При этих музыкальных успехах я не оставлял своего оригинального ухаживания в привлекательной для меня семье графа Пахта, переживая самые удивительные перипетии. Моим товарищем по несчастью оказался один кондитер, по имени Хаша [Hascha]. Это был длинный, худой, в высшей степени сухой юноша, который, подобно большинству чехов, совмещал интерес к недурной кондитерской с занятиями музыкой. Аккомпанируя пению Августы, он почувствовал влюбленность, соответствующую его характеру. Ему, как и мне, были в высшей степени ненавистны часто повторявшиеся визиты кавалеров, посещавших столицу, но в то время как мое неудовольствие выражалось юмористически, его чувство становилось все более и более мрачным и меланхоличным и даже делало беднягу внешне неловким и неуклюжим.
Так, в один из вечеров, когда решено было зажечь большую люстру в честь ожидавшегося главного кавалера, он зацепил ее своей высокой головой, сидящей на длинном теле, разбил и тем самым помешал праздничному освещению. Все это навлекло на него глубокое негодование матери наших приятельниц, так что после того он благоразумно решил прекратить свои посещения графского дома.

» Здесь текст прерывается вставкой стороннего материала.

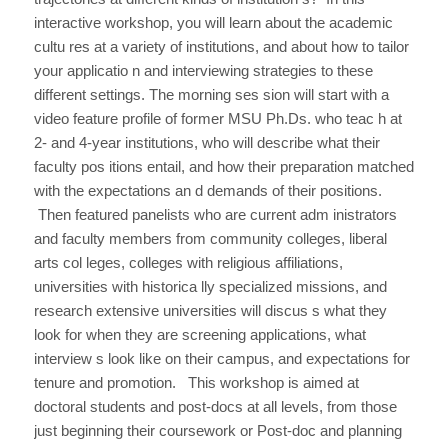
interactive workshop, you will learn about the academic
cultu res at a variety of institutions, and about how to tailor
your applicatio n and interviewing strategies to these
different settings. The morning ses sion will start with a
video feature profile of former MSU Ph.Ds. who teac h at
2- and 4-year institutions, who will describe what their
faculty pos itions entail, and how their preparation matched
with the expectations an d demands of their positions.
Then featured panelists who are current adm inistrators
and faculty members from community colleges, liberal
arts col leges, colleges with religious affiliations,
universities with historica lly specialized missions, and
research extensive universities will discus s what they
look for when they are screening applications, what
interview s look like on their campus, and expectations for
tenure and promotion. This workshop is aimed at
doctoral students and post-docs at all levels, from those
just beginning their coursework or Post-doc and planning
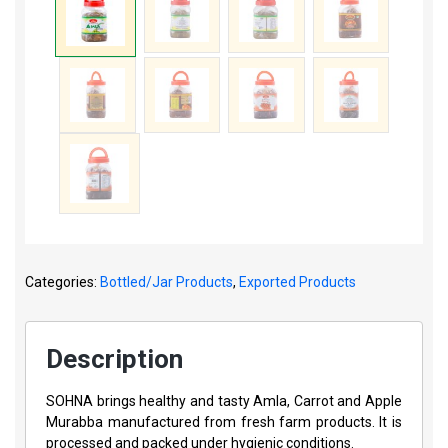
Categories:
Bottled/Jar Products
,
Exported Products
Description
SOHNA brings healthy and tasty Amla, Carrot and Apple
Murabba manufactured from fresh farm products. It is
processed and packed under hygienic conditions.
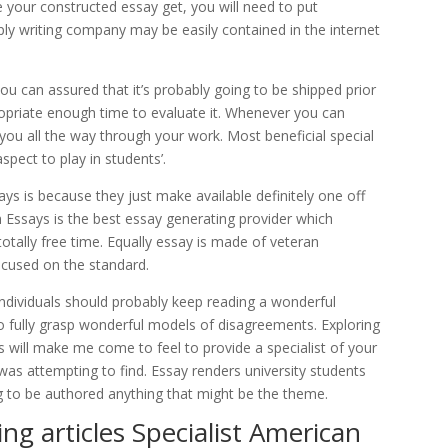
e your constructed essay get, you will need to put
mply writing company may be easily contained in the internet
ou can assured that it’s probably going to be shipped prior
ropriate enough time to evaluate it. Whenever you can
 you all the way through your work. Most beneficial special
spect to play in students’.
s is because they just make available definitely one off
Essays is the best essay generating provider which
otally free time. Equally essay is made of veteran
cused on the standard.
ndividuals should probably keep reading a wonderful
to fully grasp wonderful models of disagreements. Exploring
s will make me come to feel to provide a specialist of your
i was attempting to find. Essay renders university students
g to be authored anything that might be the theme.
ing articles Specialist American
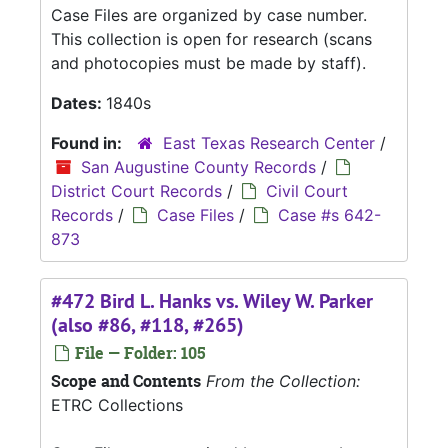
Case Files are organized by case number.
This collection is open for research (scans
and photocopies must be made by staff).
Dates:
1840s
Found in:
East Texas Research Center
/
San Augustine County Records
/
District Court Records
/
Civil Court
Records
/
Case Files
/
Case #s 642-
873
#472 Bird L. Hanks vs. Wiley W. Parker
(also #86, #118, #265)
File — Folder: 105
Scope and Contents
From the Collection:
ETRC Collections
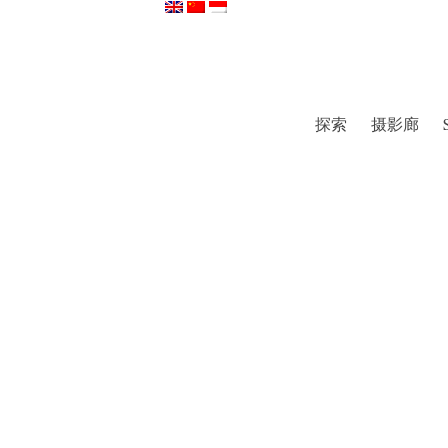
探索
摄影廊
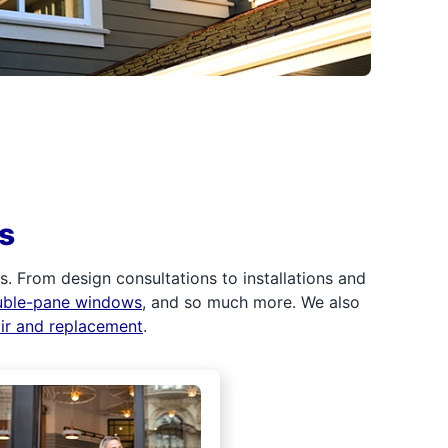
s
 From design consultations to installations and
uble-pane windows
, and so much more. We also
air and replacement
.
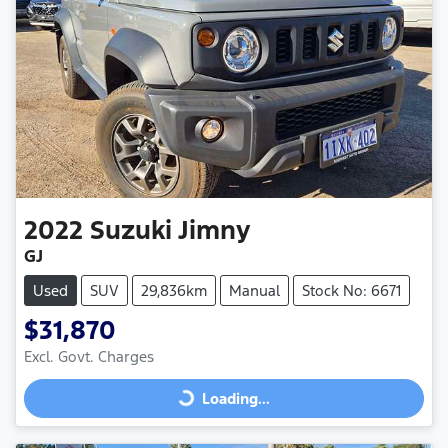
2022
Suzuki
Jimny
GJ
Used
SUV
29,836km
Manual
Stock No: 6671
$31,870
Excl. Govt. Charges
Loading...
Loading...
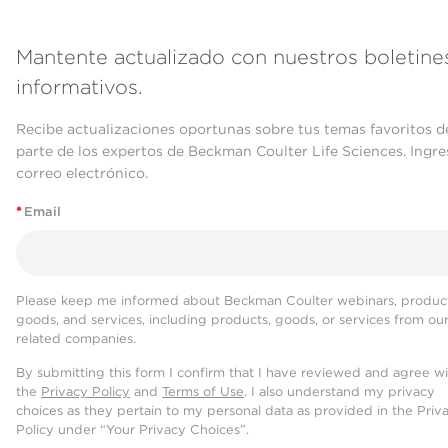
Mantente actualizado con nuestros boletine
informativos.
Recibe actualizaciones oportunas sobre tus temas favoritos d
parte de los expertos de Beckman Coulter Life Sciences. Ingre
correo electrónico.
*
Email
Please keep me informed about Beckman Coulter webinars, product
goods, and services, including products, goods, or services from ou
related companies.
By submitting this form I confirm that I have reviewed and agree w
the
Privacy Policy
and
Terms of Use
. I also understand my privacy
choices as they pertain to my personal data as provided in the Priv
Policy under “Your Privacy Choices”.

Вот когда я узнал первые приступы настоящего страдания, вызванного теми особенными, гложущими ощущениями ревности, которые, однако, в данном случае вовсе не вызывались истинной любовью. Помню, как однажды вечером я пришел в дом графа, и мать старалась задержать меня в передней, в то время как в гостиной, о чем я мог заключить по некоторым признакам, празднично разодетые барышни беседовали с ненавистным мне молодым аристократом. Все, что оставалось непонятным для меня в некоторых рассказах Гофмана о сатанинских страстях, проснулось во мне внезапно с ужасающей живостью, и я покинул Прагу с несомненно преувеличенным и несправедливым мнением относительно обстоятельств и личностей, которые вовлекли меня в круг дотоле неведомых мне переживаний.
38Но еще одну выгоду вынес я из этого продолжительного выхода в свет: в Правонине я занимался сочинением поэтических текстов и музыкальной композицией. Я сочинял музыку на стихотворный текст друга моей юности Теодора Апеля[195], озаглавленный «Звуки колокола». Хотя уже в предыдущую зиму, в Лейпциге, я написал большую арию для сопрано и оркестра, которая исполнялась на театральном концерте, однако эта новая работа была первой вокальной композицией, проникнутой истинным чувством. По своему общему характеру она, несомненно, вылилась из впечатлений от бетховенских вокальных композиций, особенно из его Liederkreis[196]. И все же я вспоминаю о ней как о лично мне принадлежащей вещи, преисполненной нежного, мечтательного чувства в аккомпанементе.